Nefelibata – My Current Home, a 200 Square Foot Airstream
“Cloud Walker” One who lives in the clouds of their own imagination or dreams or one who does not obey the conventions of society, literature, or art. WBCCI #11418
Nefelibata is my loving name for my current Tiny House, my 2018 Airstream Globetrotter. Her name sums up the direction that minimalism and living tiny has taken me. And “Beast” is her sister, my Dodge Ram 2500 4×4 Diesel Truck who transports Nefelibata through time and space. I don’t know why I called her Beast. It’s just the name that came to me. Maybe it had something to do with me slaying the dragons on my journey. “Dragons” being my fears, embracing the unknown and moving forward into a space that seemed scary but in reality turned out to be amazing, and full of strength, beauty and joy.“Why did you do this?”, was the awesome question I was asked. Why would anyone do this? Why would anyone choose to live full time in one of the crazy teeny tiny houses?
I’ll briefly tell you my why, here and hopefully my why will unfold more, as I share more stories, as well as some of the lessons I’ve learned along the way in The Tiny Adventures of ElisaMG.
You know at social gatherings when well meaning folks look at you puzzled and start asking inappropriate questions and sharing unsolicited advice? You know the type! Like, have you found anyone interesting? “There has to be someone who would be just perfect for you! You are an amazing, beautiful, smart girl!” I didn’t want to wait to live my life, just because I had not found that person they all thought I should be with. I figured carving out a different kind of lifestyle that acknowledged some of the realities that go with being single and, looking at my options for taking care of myself were important to me.

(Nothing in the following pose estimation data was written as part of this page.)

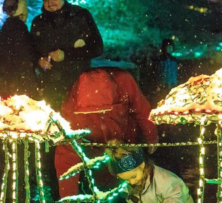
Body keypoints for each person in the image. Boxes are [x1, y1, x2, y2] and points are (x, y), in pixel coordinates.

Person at [55, 67, 158, 198]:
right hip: (96, 151)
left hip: (126, 143)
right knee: (105, 191)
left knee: (134, 183)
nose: (98, 114)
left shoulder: (124, 82)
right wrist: (67, 197)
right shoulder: (71, 106)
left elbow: (143, 112)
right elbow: (66, 154)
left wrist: (151, 138)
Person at [30, 0, 103, 111]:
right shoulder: (38, 22)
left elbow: (97, 48)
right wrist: (38, 60)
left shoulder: (80, 16)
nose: (50, 3)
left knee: (77, 123)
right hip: (50, 85)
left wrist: (66, 55)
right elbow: (31, 50)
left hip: (78, 83)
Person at [105, 139, 193, 203]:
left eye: (133, 176)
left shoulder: (167, 182)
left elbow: (177, 197)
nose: (131, 182)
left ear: (142, 165)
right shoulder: (128, 186)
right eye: (126, 179)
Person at [0, 0, 39, 99]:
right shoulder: (21, 32)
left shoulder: (3, 32)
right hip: (22, 89)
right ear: (22, 10)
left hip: (6, 87)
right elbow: (26, 60)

Everyone thinks everyone wants to make a bunch of money, buy a big house with a picket fence, get married, have kids and live the life! Arriving in California after landing that great job made me think I might just get to do that. As my income went up my opportunities went up and hey, we live in America my materialism went up. It crept up on me slowly. I didn’t really see the enormity of it until now looking back. Although my job involved me in things I was passionate about, it was very demanding and it was just me so I quickly learned I needed a pool guy, a gardener, and a cleaning lady to help maintain the house, as well as a good chiropractor, massage therapist, sometimes physical therapist and a traditional therapist to maintain me. Stress! Stress was costing me a lot of money and taking from me my precious time. Anyhow, I eventually saw the toll this lifestyle was taking up on me and I decided I needed my life back. I needed to know I could walk away from my job whenever I wanted and be fine with the finances I had.
I wanted to dive fully into a life that I had avoided because traditionally it is looked down upon, undervalued… a life exploring the arts. For me, that meant I had to live on less money, therefore… downsize. Thus began my journey from my lovely home, to a snazzy apartment in the arts district of downtown Pomona which I’ll tell you more about later when sharing what it was like to get rid of stuff, to the home I am currently living in, a 2018 Airstream Globetrotter.

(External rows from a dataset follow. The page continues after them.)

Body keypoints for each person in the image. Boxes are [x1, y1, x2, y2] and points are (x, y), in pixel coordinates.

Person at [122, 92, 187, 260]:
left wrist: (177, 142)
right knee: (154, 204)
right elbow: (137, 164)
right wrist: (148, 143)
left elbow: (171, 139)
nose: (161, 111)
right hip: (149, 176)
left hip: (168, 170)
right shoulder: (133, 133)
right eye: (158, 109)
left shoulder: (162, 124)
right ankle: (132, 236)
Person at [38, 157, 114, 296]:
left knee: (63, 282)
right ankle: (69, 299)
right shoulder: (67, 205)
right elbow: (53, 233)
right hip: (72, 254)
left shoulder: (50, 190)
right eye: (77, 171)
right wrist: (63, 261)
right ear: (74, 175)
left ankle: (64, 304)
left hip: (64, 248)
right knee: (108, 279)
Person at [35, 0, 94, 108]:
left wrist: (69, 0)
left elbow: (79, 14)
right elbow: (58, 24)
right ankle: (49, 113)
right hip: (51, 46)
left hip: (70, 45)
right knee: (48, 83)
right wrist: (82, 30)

My Airstream is a 200 square foot RV in the most glam and gorgeous of RV Parks. I share a beautiful view of the lake with million dollar mansions. My costs are still not down to what they could be living this life, but I’m taking baby steps. I have cut my costs to a third of what they used to be. I can get up and go whenever I want a new view! I live in a gorgeous, stress reducing wilderness but I’m seconds from several main freeways and not far from city life. And I’m in a safe space to explore and learn all of the technical and systems involved in operating my Airstream.

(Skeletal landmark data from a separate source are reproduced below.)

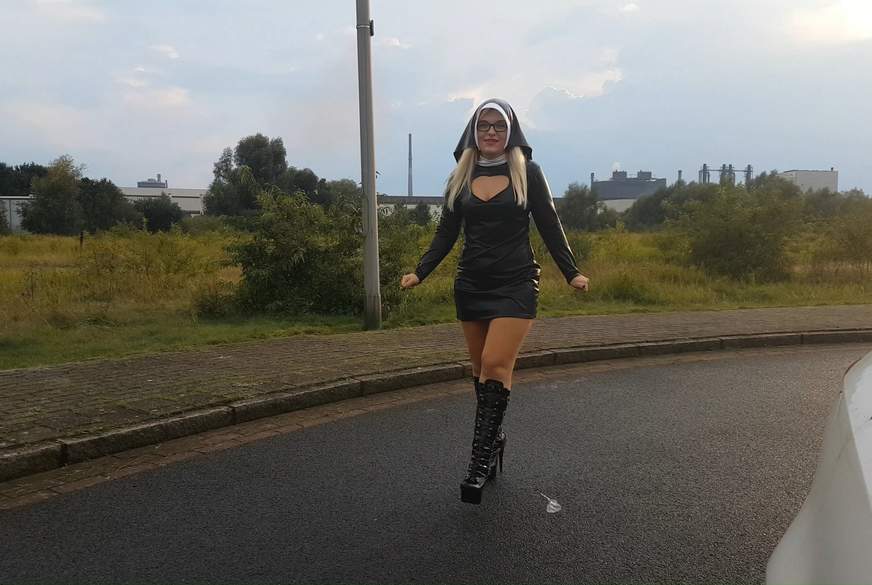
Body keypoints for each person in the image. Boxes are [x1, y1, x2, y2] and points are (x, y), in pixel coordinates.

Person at [399, 98, 590, 505]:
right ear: (473, 131)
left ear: (510, 132)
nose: (490, 132)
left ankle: (478, 462)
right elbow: (446, 232)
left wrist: (571, 271)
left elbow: (550, 224)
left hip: (516, 283)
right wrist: (421, 270)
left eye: (498, 126)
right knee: (480, 370)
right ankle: (495, 437)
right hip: (471, 285)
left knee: (494, 363)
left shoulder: (527, 172)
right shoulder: (460, 176)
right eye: (484, 125)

Yes, I was tired of working crazy hours to earn the money I needed to live the lifestyle I was living and still not have enough money, or things. I had plenty of things but they somehow always fell short of brining me true joy. I was super passionate about the work I did, however I knew I could take the work on the road with me and do it in a different way and get more satisfaction from it without the paycheck. I craved to be more in control of my time. I realized I didn’t even really know my immediate neighbors, who had been my neighbors for the last five years. I had dreams of following all kinds of artistic endeavors that I was daily letting go unfulfilled? In my journey so far letting go of things and living smaller has forced me to reassess my values, and ask what brings me lasting sense of well being. It’s not about getting rid of belongings and never shopping again. Its about refocusing on what is truly important to me. It has been about decluttering all of the mess in my life that did not bring me joy.
As Joshua Fields Millburn puts it “Love people use things. The opposite never works.”